» **Task description**: Each line below must be set down exactly; omit any image you find.

[Saved data entries]
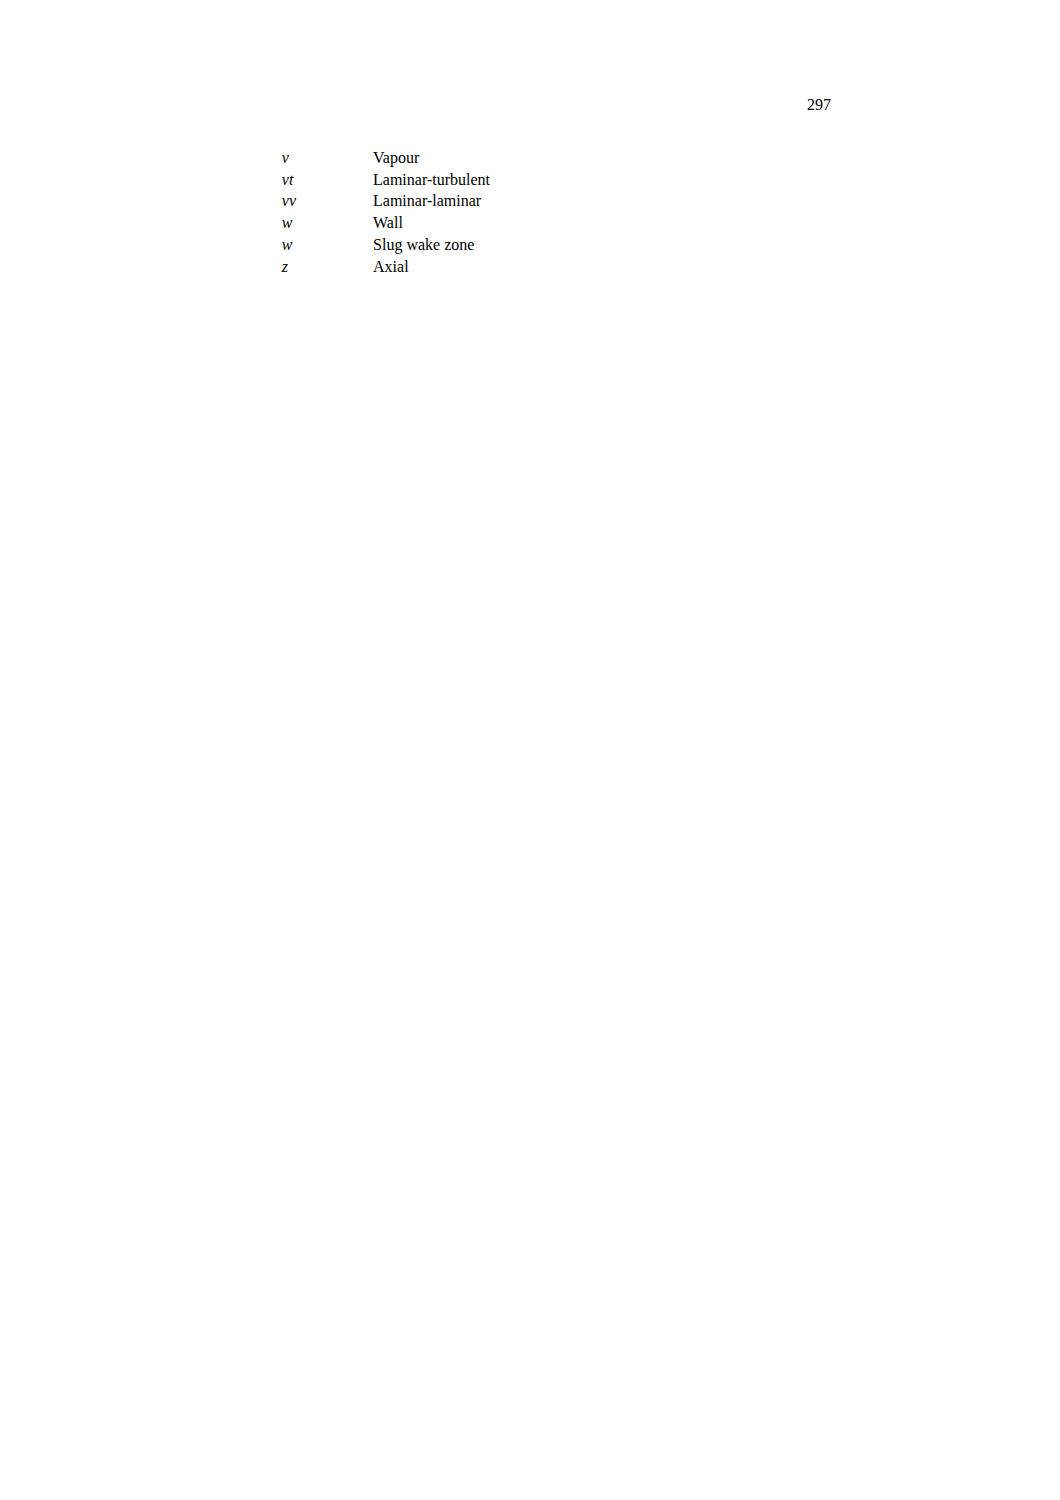297
| v | Vapour |
| vt | Laminar-turbulent |
| vv | Laminar-laminar |
| w | Wall |
| w | Slug wake zone |
| z | Axial |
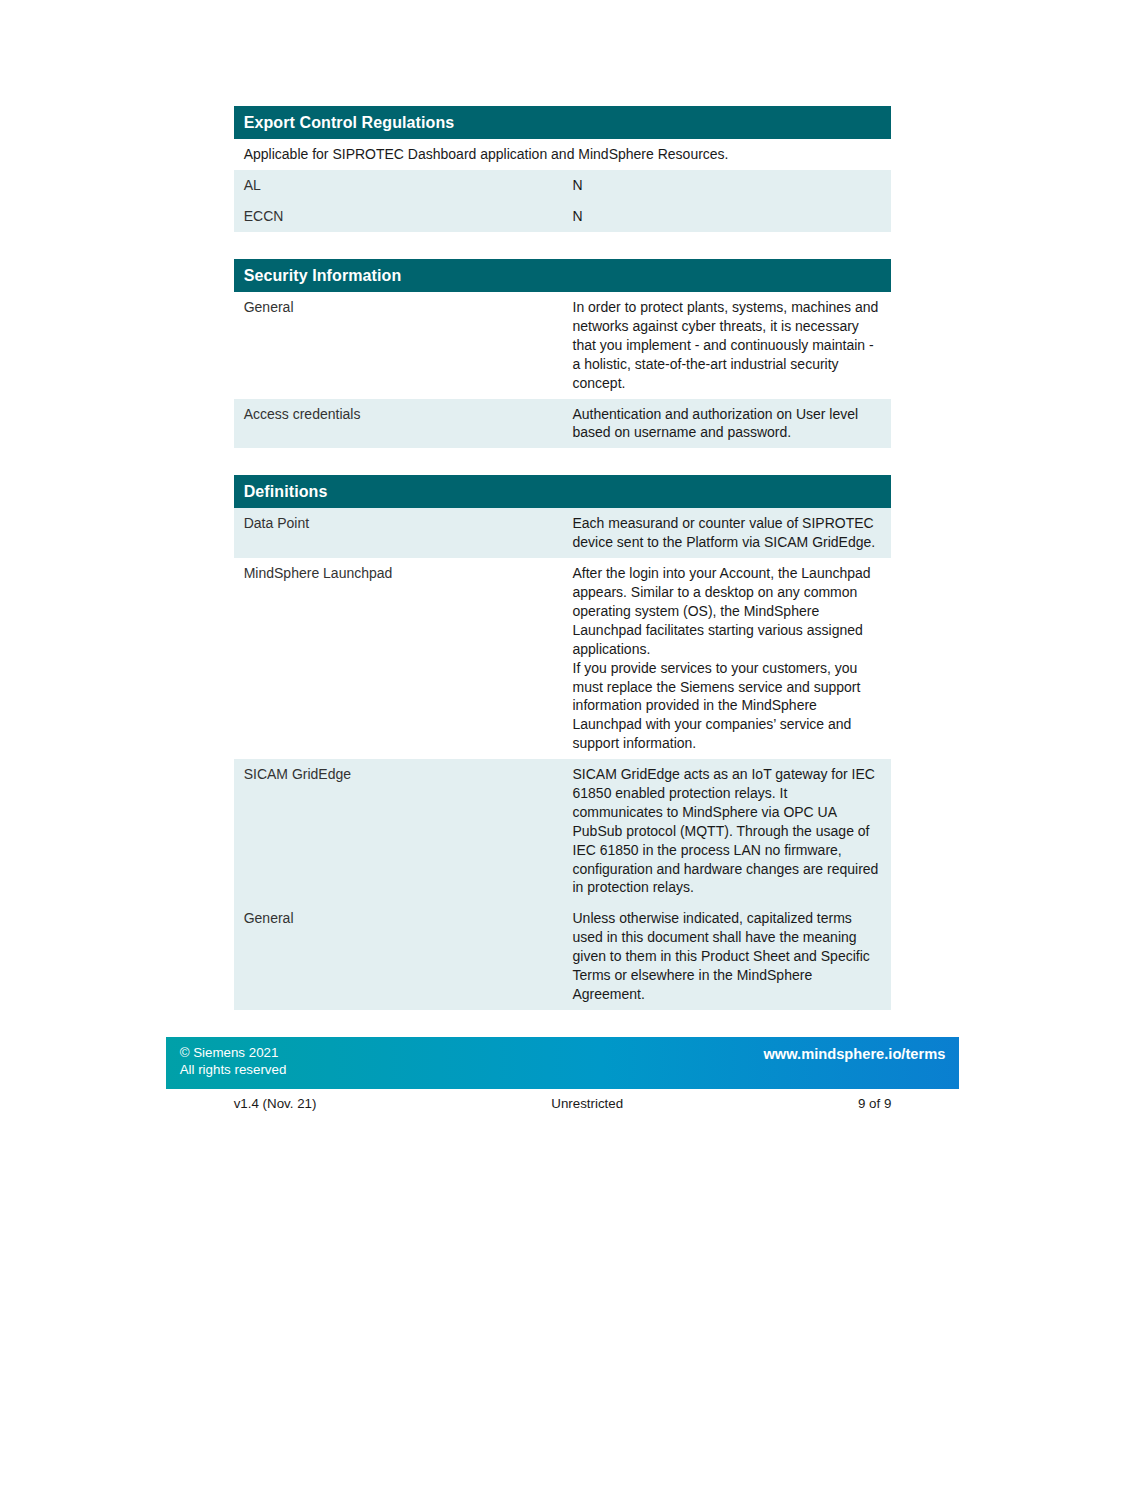| Export Control Regulations |
| --- |
| Applicable for SIPROTEC Dashboard application and MindSphere Resources. |
| AL | N |
| ECCN | N |
| Security Information |
| --- |
| General | In order to protect plants, systems, machines and networks against cyber threats, it is necessary that you implement - and continuously maintain - a holistic, state-of-the-art industrial security concept. |
| Access credentials | Authentication and authorization on User level based on username and password. |
| Definitions |
| --- |
| Data Point | Each measurand or counter value of SIPROTEC device sent to the Platform via SICAM GridEdge. |
| MindSphere Launchpad | After the login into your Account, the Launchpad appears. Similar to a desktop on any common operating system (OS), the MindSphere Launchpad facilitates starting various assigned applications. If you provide services to your customers, you must replace the Siemens service and support information provided in the MindSphere Launchpad with your companies’ service and support information. |
| SICAM GridEdge | SICAM GridEdge acts as an IoT gateway for IEC 61850 enabled protection relays. It communicates to MindSphere via OPC UA PubSub protocol (MQTT). Through the usage of IEC 61850 in the process LAN no firmware, configuration and hardware changes are required in protection relays. |
| General | Unless otherwise indicated, capitalized terms used in this document shall have the meaning given to them in this Product Sheet and Specific Terms or elsewhere in the MindSphere Agreement. |
© Siemens 2021
All rights reserved
www.mindsphere.io/terms
v1.4 (Nov. 21)
Unrestricted
9 of 9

» **Exercise result**:
297
| v | Vapour |
| vt | Laminar-turbulent |
| vv | Laminar-laminar |
| w | Wall |
| w | Slug wake zone |
| z | Axial |
| Export Control Regulations |
| --- |
| Applicable for SIPROTEC Dashboard application and MindSphere Resources. |
| AL | N |
| ECCN | N |
| Security Information |
| --- |
| General | In order to protect plants, systems, machines and networks against cyber threats, it is necessary that you implement - and continuously maintain - a holistic, state-of-the-art industrial security concept. |
| Access credentials | Authentication and authorization on User level based on username and password. |
| Definitions |
| --- |
| Data Point | Each measurand or counter value of SIPROTEC device sent to the Platform via SICAM GridEdge. |
| MindSphere Launchpad | After the login into your Account, the Launchpad appears. Similar to a desktop on any common operating system (OS), the MindSphere Launchpad facilitates starting various assigned applications. If you provide services to your customers, you must replace the Siemens service and support information provided in the MindSphere Launchpad with your companies’ service and support information. |
| SICAM GridEdge | SICAM GridEdge acts as an IoT gateway for IEC 61850 enabled protection relays. It communicates to MindSphere via OPC UA PubSub protocol (MQTT). Through the usage of IEC 61850 in the process LAN no firmware, configuration and hardware changes are required in protection relays. |
| General | Unless otherwise indicated, capitalized terms used in this document shall have the meaning given to them in this Product Sheet and Specific Terms or elsewhere in the MindSphere Agreement. |
© Siemens 2021
All rights reserved
www.mindsphere.io/terms
v1.4 (Nov. 21)
Unrestricted
9 of 9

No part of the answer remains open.